# [Supplied data]
*** Begin section ***

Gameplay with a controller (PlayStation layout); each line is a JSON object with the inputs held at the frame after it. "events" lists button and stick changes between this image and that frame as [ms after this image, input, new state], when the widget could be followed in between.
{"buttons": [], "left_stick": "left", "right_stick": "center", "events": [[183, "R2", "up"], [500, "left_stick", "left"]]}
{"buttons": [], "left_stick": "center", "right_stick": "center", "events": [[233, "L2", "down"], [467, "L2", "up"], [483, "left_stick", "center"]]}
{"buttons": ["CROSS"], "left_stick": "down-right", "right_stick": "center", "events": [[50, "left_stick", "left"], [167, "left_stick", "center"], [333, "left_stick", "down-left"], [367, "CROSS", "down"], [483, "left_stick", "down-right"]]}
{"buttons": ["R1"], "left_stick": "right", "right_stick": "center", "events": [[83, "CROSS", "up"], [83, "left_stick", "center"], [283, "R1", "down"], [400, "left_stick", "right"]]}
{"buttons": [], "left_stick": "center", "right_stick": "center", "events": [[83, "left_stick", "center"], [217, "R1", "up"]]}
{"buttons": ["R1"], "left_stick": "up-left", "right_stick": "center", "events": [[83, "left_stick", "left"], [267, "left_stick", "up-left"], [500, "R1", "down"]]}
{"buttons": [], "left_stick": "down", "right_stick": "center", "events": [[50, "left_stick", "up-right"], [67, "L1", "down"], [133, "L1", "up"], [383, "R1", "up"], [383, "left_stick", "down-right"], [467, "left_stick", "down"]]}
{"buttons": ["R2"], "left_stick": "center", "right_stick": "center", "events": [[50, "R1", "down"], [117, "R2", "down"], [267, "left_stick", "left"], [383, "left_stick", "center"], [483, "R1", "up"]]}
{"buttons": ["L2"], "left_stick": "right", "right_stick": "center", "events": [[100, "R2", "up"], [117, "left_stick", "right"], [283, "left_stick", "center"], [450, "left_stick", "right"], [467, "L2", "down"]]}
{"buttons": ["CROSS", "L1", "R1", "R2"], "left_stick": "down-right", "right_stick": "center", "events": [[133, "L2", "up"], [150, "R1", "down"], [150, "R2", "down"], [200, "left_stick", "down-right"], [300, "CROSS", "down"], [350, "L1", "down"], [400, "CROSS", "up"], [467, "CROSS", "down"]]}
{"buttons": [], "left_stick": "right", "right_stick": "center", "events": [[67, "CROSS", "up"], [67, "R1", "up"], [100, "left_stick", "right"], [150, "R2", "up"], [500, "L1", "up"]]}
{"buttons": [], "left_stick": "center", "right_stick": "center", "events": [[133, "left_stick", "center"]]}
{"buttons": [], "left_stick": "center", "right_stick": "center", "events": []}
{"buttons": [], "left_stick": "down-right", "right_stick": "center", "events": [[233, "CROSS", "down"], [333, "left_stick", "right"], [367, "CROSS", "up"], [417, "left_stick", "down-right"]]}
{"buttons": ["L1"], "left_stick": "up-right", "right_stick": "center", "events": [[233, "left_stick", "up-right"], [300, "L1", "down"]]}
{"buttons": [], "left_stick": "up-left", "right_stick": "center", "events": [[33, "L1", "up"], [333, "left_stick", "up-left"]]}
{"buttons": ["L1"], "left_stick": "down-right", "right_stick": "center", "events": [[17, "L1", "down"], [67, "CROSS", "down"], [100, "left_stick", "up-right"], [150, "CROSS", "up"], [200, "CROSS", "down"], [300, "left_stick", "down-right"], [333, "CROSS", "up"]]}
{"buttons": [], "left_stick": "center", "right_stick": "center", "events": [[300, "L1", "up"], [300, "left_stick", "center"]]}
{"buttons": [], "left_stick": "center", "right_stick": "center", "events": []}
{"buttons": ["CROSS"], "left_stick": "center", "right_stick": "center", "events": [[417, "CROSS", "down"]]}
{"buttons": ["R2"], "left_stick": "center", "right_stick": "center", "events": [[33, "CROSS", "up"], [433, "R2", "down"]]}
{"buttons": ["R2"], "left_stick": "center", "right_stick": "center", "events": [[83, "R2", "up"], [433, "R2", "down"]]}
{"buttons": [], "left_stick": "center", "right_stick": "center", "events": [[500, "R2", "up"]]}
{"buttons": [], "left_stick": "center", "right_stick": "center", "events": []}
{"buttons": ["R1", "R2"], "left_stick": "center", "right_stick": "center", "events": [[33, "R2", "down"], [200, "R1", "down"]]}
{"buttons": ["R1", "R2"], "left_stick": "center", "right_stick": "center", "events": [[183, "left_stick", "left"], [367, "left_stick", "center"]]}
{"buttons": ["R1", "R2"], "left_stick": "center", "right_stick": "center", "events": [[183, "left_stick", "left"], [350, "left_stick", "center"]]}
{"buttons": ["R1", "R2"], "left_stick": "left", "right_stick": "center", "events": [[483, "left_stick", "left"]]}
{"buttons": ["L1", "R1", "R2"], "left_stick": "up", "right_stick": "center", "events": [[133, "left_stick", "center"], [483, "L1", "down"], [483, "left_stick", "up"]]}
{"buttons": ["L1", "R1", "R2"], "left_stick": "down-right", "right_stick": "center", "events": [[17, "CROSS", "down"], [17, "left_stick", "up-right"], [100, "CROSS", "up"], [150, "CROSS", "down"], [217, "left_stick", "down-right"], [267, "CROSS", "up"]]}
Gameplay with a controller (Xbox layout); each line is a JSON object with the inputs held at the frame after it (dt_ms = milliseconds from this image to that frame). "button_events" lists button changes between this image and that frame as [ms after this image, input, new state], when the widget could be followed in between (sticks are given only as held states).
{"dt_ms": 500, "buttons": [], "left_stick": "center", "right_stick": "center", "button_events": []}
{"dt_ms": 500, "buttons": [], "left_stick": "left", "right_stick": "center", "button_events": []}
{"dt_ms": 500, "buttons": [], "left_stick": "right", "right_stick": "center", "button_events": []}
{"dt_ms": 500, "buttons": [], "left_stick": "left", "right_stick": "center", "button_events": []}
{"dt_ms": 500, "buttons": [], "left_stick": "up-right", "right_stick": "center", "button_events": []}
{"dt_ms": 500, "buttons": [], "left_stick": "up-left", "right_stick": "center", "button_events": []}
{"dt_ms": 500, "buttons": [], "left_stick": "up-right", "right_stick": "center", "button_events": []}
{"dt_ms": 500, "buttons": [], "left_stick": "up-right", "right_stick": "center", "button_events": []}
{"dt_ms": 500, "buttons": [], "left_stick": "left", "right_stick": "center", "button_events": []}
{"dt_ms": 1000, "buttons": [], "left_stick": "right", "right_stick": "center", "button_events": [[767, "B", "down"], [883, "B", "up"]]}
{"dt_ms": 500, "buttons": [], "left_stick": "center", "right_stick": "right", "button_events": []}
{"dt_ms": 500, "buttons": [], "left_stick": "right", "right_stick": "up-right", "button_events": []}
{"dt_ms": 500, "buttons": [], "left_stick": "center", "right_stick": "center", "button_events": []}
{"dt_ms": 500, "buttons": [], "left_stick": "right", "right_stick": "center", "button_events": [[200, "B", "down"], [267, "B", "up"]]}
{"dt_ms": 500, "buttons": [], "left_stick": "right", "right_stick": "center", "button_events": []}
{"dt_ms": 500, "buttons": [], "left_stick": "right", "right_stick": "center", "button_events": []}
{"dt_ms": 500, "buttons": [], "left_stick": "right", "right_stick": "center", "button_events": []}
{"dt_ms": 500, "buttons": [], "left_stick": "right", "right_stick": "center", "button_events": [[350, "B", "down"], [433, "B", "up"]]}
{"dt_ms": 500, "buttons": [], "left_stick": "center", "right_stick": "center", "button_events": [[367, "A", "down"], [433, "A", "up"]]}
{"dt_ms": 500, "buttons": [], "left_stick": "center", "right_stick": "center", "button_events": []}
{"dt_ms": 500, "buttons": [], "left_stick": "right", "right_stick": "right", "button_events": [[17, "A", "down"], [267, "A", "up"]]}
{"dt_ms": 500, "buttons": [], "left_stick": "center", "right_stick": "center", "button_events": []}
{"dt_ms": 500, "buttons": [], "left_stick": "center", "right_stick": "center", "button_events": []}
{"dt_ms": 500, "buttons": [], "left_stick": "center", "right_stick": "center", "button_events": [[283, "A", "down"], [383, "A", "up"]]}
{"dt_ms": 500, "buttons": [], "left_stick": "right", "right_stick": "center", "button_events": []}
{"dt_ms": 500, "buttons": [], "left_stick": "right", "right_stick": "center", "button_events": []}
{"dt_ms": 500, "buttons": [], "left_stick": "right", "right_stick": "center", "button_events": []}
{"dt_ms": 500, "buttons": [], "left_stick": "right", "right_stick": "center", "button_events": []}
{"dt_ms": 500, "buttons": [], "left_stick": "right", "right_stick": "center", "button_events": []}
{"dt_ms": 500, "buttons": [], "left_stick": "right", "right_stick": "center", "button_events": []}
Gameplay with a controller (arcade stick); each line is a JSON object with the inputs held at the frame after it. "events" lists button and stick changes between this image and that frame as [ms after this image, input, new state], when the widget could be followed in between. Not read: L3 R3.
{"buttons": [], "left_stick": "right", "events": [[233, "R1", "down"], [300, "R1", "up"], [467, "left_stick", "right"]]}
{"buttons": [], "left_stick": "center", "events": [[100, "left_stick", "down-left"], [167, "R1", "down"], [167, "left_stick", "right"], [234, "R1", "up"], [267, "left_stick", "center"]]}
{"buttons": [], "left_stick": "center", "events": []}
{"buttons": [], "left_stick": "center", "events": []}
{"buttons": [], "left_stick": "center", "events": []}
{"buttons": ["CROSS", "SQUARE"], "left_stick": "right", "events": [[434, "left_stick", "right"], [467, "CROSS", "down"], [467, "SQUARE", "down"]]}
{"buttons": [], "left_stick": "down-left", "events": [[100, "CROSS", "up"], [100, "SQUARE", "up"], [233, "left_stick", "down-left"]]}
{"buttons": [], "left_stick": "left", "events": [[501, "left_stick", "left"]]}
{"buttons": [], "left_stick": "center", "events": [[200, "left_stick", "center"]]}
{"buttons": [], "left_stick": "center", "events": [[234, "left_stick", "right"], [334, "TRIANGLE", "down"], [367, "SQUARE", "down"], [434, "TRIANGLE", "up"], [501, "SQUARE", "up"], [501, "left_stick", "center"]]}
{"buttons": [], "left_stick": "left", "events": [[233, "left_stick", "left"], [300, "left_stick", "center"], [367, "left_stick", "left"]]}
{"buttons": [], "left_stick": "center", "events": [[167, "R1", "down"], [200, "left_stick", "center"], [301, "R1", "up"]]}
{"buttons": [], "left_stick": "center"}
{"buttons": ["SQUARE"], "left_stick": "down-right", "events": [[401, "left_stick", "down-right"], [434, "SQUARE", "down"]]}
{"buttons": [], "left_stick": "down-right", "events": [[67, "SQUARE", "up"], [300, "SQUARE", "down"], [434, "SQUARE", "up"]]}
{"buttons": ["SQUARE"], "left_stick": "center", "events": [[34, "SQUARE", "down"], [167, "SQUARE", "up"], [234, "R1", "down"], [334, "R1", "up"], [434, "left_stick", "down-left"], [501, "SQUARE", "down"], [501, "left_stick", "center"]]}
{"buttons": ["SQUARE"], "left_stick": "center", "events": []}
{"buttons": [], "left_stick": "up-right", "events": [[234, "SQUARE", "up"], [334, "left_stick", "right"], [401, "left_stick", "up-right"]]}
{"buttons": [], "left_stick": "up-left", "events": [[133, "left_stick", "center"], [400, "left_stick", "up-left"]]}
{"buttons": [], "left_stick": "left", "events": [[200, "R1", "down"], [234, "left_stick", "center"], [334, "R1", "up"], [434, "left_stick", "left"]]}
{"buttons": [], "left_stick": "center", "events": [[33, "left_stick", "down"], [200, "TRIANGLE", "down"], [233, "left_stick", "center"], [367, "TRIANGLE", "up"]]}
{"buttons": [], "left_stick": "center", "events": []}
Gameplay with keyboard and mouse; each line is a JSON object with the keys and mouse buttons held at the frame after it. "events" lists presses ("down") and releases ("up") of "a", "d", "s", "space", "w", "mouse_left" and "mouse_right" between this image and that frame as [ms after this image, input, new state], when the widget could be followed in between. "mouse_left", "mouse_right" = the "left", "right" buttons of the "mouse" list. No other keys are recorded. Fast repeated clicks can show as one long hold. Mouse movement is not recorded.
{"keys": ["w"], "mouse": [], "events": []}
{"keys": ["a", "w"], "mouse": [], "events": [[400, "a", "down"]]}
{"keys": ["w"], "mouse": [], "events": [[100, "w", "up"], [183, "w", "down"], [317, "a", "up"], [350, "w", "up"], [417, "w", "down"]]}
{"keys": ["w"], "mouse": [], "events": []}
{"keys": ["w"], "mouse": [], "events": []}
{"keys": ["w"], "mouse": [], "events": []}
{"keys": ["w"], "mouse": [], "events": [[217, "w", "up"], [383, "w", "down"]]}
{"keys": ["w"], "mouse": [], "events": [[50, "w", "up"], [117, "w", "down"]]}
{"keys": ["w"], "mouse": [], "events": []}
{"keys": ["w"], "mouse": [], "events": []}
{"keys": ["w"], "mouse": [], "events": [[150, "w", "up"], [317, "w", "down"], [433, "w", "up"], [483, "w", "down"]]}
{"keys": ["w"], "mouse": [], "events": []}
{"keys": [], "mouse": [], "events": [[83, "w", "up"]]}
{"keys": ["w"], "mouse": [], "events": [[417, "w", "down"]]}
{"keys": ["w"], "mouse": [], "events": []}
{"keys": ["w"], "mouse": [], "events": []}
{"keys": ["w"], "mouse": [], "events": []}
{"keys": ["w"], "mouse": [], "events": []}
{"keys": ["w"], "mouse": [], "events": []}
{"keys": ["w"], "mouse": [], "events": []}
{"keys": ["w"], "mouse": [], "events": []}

*** End section ***

Your job is to copy out every line from the records above that has the word "TRIANGLE".

{"buttons": [], "left_stick": "center", "events": [[234, "left_stick", "right"], [334, "TRIANGLE", "down"], [367, "SQUARE", "down"], [434, "TRIANGLE", "up"], [501, "SQUARE", "up"], [501, "left_stick", "center"]]}
{"buttons": [], "left_stick": "center", "events": [[33, "left_stick", "down"], [200, "TRIANGLE", "down"], [233, "left_stick", "center"], [367, "TRIANGLE", "up"]]}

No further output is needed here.